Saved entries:

-=-=-

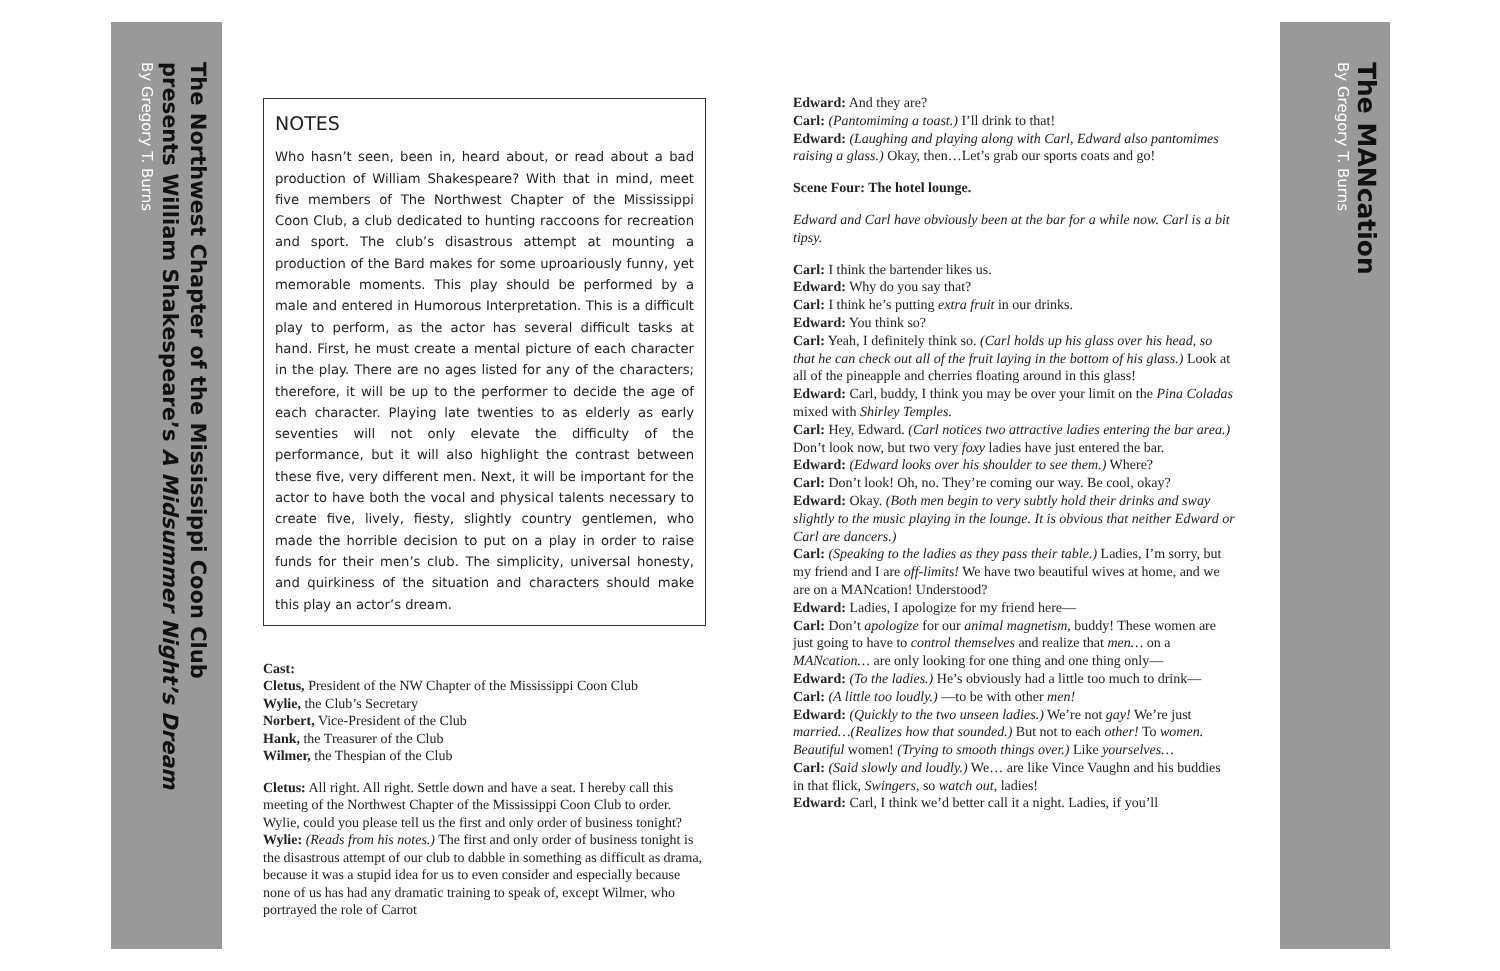The Northwest Chapter of the Mississippi Coon Club
presents William Shakespeare’s A Midsummer Night’s Dream
By Gregory T. Burns
NOTES
Who hasn’t seen, been in, heard about, or read about a bad production of William Shakespeare? With that in mind, meet five members of The Northwest Chapter of the Mississippi Coon Club, a club dedicated to hunting raccoons for recreation and sport. The club’s disastrous attempt at mounting a production of the Bard makes for some uproariously funny, yet memorable moments. This play should be performed by a male and entered in Humorous Interpretation. This is a difficult play to perform, as the actor has several difficult tasks at hand. First, he must create a mental picture of each character in the play. There are no ages listed for any of the characters; therefore, it will be up to the performer to decide the age of each character. Playing late twenties to as elderly as early seventies will not only elevate the difficulty of the performance, but it will also highlight the contrast between these five, very different men. Next, it will be important for the actor to have both the vocal and physical talents necessary to create five, lively, fiesty, slightly country gentlemen, who made the horrible decision to put on a play in order to raise funds for their men’s club. The simplicity, universal honesty, and quirkiness of the situation and characters should make this play an actor’s dream.
Cast:
Cletus, President of the NW Chapter of the Mississippi Coon Club
Wylie, the Club’s Secretary
Norbert, Vice-President of the Club
Hank, the Treasurer of the Club
Wilmer, the Thespian of the Club
Cletus: All right. All right. Settle down and have a seat. I hereby call this meeting of the Northwest Chapter of the Mississippi Coon Club to order. Wylie, could you please tell us the first and only order of business tonight?
Wylie: (Reads from his notes.) The first and only order of business tonight is the disastrous attempt of our club to dabble in something as difficult as drama, because it was a stupid idea for us to even consider and especially because none of us has had any dramatic training to speak of, except Wilmer, who portrayed the role of Carrot
Edward: And they are?
Carl: (Pantomiming a toast.) I’ll drink to that!
Edward: (Laughing and playing along with Carl, Edward also pantomimes raising a glass.) Okay, then…Let’s grab our sports coats and go!
Scene Four: The hotel lounge.
Edward and Carl have obviously been at the bar for a while now. Carl is a bit tipsy.
Carl: I think the bartender likes us.
Edward: Why do you say that?
Carl: I think he’s putting extra fruit in our drinks.
Edward: You think so?
Carl: Yeah, I definitely think so. (Carl holds up his glass over his head, so that he can check out all of the fruit laying in the bottom of his glass.) Look at all of the pineapple and cherries floating around in this glass!
Edward: Carl, buddy, I think you may be over your limit on the Pina Coladas mixed with Shirley Temples.
Carl: Hey, Edward. (Carl notices two attractive ladies entering the bar area.) Don’t look now, but two very foxy ladies have just entered the bar.
Edward: (Edward looks over his shoulder to see them.) Where?
Carl: Don’t look! Oh, no. They’re coming our way. Be cool, okay?
Edward: Okay. (Both men begin to very subtly hold their drinks and sway slightly to the music playing in the lounge. It is obvious that neither Edward or Carl are dancers.)
Carl: (Speaking to the ladies as they pass their table.) Ladies, I’m sorry, but my friend and I are off-limits! We have two beautiful wives at home, and we are on a MANcation! Understood?
Edward: Ladies, I apologize for my friend here—
Carl: Don’t apologize for our animal magnetism, buddy! These women are just going to have to control themselves and realize that men… on a MANcation… are only looking for one thing and one thing only—
Edward: (To the ladies.) He’s obviously had a little too much to drink—
Carl: (A little too loudly.) —to be with other men!
Edward: (Quickly to the two unseen ladies.) We’re not gay! We’re just married…(Realizes how that sounded.) But not to each other! To women. Beautiful women! (Trying to smooth things over.) Like yourselves…
Carl: (Said slowly and loudly.) We… are like Vince Vaughn and his buddies in that flick, Swingers, so watch out, ladies!
Edward: Carl, I think we’d better call it a night. Ladies, if you’ll
The MANcation
By Gregory T. Burns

-=-=-

_Required action_
Within the records above, how many lines include the word "Wylie"? State the number by itself.

_Written answer_
3